According to the World Economic Forum, negotiation will be one of the top 10 skills required for success in 2020. Don’t wait until 2019 to start developing your skills. Now is the time to get ahead and learn how to negotiate.
These top negotiation strategies from the WIN Summit, or the Women’s Insights on the art of Negotiation Summit - as shared on Twitter with the hashtag #WINtip - will help you stay up to date. Take your time to work through them and implement them into all of your negotiations, and share your own tips with the WIN Summit on Twitter.
1. Always Remember: The Cost of Asking Is Lower Than the Cost of Not Asking. We understand that it can be nerve-racking to enter into a negotiation with a superior, but it usually pays off. As Wayne Gretzky famously said, “You miss 100 percent of the shots you don’t take.” So how does this apply to negotiations? Essentially, if you don’t ask for it, then nobody will. Whether it’s for a higher salary, more vacation days or a better assignment, negotiate for yourself. You want something, then ask for it!
2. Know What the Other Side Has to Offer and Make Your Requests Accordingly. In other words be reasonable. While it’s smart to ask for a little more than you expect to get, don’t start your negotiation asking for way more than you could possibly expect to receive. If you know your company’s budget, then ask for a salary increase within that amount. If you want a few more vacation days, then don’t ask for two months’ paid leave so you can backpack around Europe. Have high expectations, but not so high that your request is out of the realm of possibilities.
3. Know What the Job Requires, Know That Asking for More Also Means More Work and Make Sure You Prepare for Your New Responsibilities. Just like you should know what your company could reasonably provide, you should also know what your capabilities are. We all want that raise or promotion, but we aren’t all necessarily qualified for it. If you negotiate for a job or assignment that you cannot successfully complete, then it’ll damage your credibility in your next negotiation.

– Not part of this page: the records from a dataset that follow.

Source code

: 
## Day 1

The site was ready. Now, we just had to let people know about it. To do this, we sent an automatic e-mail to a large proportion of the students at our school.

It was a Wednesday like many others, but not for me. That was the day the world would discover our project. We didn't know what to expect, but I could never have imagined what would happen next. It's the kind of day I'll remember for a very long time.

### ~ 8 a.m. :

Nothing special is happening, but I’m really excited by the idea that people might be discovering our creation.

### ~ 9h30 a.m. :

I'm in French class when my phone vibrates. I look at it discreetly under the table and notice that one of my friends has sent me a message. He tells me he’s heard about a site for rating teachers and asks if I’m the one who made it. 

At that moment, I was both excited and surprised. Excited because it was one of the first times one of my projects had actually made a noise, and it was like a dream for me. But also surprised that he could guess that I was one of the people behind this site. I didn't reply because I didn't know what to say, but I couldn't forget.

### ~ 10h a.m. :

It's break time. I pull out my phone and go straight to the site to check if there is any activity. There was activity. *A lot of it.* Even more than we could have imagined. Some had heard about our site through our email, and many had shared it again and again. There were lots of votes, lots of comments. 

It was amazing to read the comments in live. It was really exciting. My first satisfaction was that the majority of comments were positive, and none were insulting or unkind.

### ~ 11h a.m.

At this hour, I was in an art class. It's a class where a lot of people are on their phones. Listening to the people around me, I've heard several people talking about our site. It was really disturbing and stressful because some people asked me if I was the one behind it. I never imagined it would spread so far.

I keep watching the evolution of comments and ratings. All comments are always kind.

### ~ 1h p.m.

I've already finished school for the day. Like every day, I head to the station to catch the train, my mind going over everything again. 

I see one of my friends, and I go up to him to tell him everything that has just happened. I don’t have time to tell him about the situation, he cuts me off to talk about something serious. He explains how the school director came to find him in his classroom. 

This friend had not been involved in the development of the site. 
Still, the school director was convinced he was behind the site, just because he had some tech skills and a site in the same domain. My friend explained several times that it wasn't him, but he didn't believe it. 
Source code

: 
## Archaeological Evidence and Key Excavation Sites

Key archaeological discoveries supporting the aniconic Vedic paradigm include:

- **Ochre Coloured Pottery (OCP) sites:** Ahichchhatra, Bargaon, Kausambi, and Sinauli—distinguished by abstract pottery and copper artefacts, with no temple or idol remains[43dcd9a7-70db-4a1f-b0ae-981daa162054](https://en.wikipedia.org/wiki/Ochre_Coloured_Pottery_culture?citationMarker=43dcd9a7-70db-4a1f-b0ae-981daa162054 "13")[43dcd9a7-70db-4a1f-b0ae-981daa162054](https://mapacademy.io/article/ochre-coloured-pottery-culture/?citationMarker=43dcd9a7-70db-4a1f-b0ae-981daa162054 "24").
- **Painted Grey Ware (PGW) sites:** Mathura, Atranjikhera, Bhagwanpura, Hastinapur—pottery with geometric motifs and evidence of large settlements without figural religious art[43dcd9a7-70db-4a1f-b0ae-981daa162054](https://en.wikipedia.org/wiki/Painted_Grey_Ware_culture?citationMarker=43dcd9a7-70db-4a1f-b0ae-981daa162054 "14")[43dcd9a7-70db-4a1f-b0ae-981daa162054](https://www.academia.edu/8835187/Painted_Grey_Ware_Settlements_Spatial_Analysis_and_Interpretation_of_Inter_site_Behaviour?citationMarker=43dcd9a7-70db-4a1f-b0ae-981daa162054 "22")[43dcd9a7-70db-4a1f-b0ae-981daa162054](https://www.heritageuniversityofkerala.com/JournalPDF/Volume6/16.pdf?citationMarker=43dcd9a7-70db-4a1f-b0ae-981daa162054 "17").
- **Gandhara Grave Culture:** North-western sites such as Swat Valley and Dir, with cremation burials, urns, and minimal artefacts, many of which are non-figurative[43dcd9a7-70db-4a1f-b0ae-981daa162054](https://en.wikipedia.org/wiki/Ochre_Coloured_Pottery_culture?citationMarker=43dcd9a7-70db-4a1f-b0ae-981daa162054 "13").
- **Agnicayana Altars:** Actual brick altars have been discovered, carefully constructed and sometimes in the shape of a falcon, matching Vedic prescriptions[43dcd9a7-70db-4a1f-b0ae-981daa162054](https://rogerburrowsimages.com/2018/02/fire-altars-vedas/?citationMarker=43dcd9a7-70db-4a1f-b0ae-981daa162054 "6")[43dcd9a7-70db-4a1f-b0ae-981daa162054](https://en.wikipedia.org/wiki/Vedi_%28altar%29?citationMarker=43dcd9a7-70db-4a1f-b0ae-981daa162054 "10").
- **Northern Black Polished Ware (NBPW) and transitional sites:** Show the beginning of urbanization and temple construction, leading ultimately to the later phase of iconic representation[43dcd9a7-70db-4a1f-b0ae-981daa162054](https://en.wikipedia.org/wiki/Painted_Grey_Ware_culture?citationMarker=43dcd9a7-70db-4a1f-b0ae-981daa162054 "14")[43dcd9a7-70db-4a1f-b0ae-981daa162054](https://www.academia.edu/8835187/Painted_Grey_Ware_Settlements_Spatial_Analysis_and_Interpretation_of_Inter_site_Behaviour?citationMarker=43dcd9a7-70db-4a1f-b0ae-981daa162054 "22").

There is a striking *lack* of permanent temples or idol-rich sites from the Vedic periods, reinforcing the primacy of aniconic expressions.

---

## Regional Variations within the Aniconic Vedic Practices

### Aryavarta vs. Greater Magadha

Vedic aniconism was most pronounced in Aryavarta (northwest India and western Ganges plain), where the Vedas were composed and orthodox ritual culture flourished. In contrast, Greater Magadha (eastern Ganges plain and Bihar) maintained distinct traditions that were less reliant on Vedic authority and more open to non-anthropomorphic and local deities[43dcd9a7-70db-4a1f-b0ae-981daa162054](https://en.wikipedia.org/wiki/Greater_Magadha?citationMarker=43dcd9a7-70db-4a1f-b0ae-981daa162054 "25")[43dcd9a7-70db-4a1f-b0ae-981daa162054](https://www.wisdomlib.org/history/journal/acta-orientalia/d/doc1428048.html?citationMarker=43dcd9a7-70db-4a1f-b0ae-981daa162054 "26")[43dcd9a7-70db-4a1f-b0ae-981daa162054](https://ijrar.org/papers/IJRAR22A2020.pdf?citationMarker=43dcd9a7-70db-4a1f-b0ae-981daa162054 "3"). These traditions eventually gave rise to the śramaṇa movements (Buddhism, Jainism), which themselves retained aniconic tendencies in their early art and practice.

4. Always Aim to Do What’s Best for You and for the Group, as It Leads to a More Successful Negotiation Outcome. We all enter into negotiations trying to get exactly what we want. However, it’s important to remember that the other person or group has the same mindset. Therefore, your goal should be to achieve the best possible outcome for everyone involved. Ask for what you want, but be ready to make some concessions. If the other side is angered by how the negotiation is going, then that side may not agree to anything at all.
5. Negotiation Doesn’t Just Happen at the Roundtable; All Aspects of Life and Work Can Be Negotiated. You might think you only negotiate at work, and you only learned to do it as an adult. However, it’s likely that you’ve actually been negotiating your entire life. As a kid you bargained with your parents to let you eat an extra piece of cake or stay up an hour later. In college you negotiated with your roommates about living space rules. When you got married you negotiated with your spouse about all aspects of your wedding. As a parent you negotiated with your child to get them to go to school or go to bed. So take skills that you’ve learned from these negotiations and apply them to work. You just might be an expert negotiator and just not know it yet!